In his conclusion, Sharma said his client could only be convicted if Mr Arts was found guilty because the charges against his client was he aided and abetted Arts to publish the alleged seditious article and if Arts did not publish it, then the charge against his client failed.
Queens Counsel Marc Corlett in his opening address stressed that to make a man liable to imprisonment for an offence which he does not know that he has committed and which he is unable to prevent is repugnant to the ordinary man’s conception of justice and brought the law into contempt.
Corlett said this while delivering his closing submissions at the High Court in Suva.
Corlett stated that a man cannot be guilty of a crime if he had not done anything wrong; a man cannot be guilty unless he intends to commit a crime, a man cannot be guilty if he knows nothing of the crime until after it is committed.
Corlett, asked three questions which were relevant to his clients — the first being, does Hank Arts review the letters that are sent to the Nai Lalakai editor and decide which ones get printed?
If Hank Arts does not decide which letters to the Nai Lalakai editor would be published, who does?
If the editor of the Nai Lalakai is the one who decides which letters would be published, does he show these letters to the editor-in-chief Wesley before they are published?
He said all the evidence that was presented by him during the trial depicted that neither Mr Arts nor Wesley knew anything about the alleged seditious letter until they were arrested.
The company’s lawyer Wylie Clarke said the alleged seditious article was not a threat on religious harmony.
He said it was about a man who was expressing his views about what Government was doing and he had suggested ways on how to deal with his concerns.
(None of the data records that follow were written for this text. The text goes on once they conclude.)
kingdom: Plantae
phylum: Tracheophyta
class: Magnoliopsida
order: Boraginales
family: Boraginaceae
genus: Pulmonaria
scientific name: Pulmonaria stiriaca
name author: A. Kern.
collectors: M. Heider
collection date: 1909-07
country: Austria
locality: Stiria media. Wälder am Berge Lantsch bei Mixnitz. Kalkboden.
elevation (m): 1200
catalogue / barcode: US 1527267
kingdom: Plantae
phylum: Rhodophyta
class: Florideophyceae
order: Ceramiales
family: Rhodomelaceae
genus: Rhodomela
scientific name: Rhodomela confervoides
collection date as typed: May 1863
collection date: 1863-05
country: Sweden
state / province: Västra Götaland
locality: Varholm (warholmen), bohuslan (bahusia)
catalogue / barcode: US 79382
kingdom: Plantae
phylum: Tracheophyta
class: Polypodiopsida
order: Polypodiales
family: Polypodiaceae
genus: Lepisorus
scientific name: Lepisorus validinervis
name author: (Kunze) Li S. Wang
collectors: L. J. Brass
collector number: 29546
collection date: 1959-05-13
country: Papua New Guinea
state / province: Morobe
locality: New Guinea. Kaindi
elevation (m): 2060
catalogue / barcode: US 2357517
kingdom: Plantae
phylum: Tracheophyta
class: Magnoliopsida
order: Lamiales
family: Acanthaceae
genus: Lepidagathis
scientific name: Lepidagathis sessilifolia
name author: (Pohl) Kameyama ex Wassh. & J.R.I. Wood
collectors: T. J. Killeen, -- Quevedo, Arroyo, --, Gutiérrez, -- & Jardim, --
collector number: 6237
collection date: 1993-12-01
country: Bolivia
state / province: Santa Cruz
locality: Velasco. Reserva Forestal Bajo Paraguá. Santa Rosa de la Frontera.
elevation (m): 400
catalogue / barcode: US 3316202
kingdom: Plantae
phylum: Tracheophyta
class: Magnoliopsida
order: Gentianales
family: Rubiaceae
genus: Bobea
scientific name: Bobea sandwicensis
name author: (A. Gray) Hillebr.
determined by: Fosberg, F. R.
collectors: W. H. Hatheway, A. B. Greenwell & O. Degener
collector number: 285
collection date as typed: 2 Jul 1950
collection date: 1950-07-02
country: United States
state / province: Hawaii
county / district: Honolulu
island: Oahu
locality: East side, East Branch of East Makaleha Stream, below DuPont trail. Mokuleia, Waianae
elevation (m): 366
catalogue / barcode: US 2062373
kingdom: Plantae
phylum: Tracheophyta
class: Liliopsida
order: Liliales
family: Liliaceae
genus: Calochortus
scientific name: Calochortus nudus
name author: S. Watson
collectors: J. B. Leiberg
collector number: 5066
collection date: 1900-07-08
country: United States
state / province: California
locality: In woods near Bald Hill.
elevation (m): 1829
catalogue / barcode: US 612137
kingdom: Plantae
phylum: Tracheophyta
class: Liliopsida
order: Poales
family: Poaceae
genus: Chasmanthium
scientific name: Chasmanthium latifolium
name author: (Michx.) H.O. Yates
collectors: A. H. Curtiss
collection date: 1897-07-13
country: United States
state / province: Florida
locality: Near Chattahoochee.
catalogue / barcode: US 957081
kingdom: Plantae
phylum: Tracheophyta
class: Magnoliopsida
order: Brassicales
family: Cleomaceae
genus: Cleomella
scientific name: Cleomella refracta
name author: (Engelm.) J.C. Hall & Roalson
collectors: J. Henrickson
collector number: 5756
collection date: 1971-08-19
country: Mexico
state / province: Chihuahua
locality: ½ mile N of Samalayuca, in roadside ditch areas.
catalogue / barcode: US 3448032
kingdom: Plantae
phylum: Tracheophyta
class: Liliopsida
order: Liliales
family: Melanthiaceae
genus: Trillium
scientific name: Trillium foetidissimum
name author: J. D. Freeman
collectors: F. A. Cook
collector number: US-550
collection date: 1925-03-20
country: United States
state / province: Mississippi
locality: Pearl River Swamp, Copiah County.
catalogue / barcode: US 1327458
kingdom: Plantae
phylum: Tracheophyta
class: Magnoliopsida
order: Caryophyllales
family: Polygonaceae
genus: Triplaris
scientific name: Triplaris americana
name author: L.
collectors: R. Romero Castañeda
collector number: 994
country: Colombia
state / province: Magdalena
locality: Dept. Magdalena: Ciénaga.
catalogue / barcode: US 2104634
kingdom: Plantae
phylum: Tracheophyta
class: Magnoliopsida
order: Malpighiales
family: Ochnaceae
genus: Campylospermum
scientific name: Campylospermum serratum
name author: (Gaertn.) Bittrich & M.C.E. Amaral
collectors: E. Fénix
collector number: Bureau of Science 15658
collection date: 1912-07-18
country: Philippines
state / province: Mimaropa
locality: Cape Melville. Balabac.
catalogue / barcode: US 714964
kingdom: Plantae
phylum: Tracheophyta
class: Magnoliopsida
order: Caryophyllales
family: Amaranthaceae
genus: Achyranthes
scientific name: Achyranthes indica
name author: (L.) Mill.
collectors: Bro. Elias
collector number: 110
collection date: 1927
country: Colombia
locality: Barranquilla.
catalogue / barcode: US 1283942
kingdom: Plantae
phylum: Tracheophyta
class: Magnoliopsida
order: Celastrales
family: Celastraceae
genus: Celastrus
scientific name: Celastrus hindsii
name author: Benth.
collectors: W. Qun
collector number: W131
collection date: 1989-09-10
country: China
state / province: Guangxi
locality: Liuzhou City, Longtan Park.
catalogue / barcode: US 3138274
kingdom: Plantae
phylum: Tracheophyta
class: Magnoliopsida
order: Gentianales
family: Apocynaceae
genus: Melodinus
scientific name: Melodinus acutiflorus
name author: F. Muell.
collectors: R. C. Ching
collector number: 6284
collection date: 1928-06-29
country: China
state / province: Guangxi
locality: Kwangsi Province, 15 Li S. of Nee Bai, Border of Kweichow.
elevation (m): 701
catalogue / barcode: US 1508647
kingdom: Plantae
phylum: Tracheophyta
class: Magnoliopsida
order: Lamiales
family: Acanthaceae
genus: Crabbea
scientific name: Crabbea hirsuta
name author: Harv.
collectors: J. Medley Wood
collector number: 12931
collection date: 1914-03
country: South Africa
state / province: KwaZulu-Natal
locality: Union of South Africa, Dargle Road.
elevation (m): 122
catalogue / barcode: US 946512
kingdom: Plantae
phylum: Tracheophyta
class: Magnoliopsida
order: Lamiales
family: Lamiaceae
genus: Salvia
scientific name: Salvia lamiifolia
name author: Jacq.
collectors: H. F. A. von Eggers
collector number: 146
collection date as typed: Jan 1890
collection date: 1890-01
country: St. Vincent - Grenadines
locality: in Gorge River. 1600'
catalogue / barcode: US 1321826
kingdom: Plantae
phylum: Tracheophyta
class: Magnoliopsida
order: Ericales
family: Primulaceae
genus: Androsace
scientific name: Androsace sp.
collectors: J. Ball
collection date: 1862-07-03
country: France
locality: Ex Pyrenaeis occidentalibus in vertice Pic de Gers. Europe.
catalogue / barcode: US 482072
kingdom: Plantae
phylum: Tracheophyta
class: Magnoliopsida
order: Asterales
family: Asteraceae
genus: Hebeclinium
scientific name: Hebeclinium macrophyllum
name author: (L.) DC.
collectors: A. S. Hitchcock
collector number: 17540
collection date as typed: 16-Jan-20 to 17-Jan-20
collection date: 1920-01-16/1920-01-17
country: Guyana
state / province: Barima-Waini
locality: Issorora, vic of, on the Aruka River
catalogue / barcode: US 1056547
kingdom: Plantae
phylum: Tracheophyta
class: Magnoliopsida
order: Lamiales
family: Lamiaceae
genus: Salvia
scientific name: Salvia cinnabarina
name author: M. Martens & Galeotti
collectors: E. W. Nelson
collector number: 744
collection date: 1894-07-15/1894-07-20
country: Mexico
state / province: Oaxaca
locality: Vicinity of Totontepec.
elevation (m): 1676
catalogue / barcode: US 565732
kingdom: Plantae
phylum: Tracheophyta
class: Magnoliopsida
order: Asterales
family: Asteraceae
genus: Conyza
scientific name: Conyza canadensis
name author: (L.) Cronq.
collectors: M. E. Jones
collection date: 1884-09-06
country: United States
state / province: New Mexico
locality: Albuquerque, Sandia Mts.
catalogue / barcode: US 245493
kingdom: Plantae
Clarke said defence witness Paul Geraghty, an expert in the iTaukei language, provided a different and more accurate translation and was unable to see the interpretation argued for by the State on the effect of the letter.
Clarke said there was no evidence that the board, Arts or Wesley intended or authorised the alleged seditious letter to be published.
Assistant DPP Lee Burney stated that the charge was clear and that the State had stated that they were relying on the entire article to prove its case.
Burney said the prosecution in its evidence had proven that each of the accused persons played a part in this case.
Burney said it was also evident that the defence wanted to shift all the blame to Ravula.
He stated that the assessors may feel rather sad for Ravula but had to accept that he also shared part of the blame but he was not solely responsible for it.
High Court judge Justice Thushara Rajasinghe will sum up the case to the three assessors on Friday.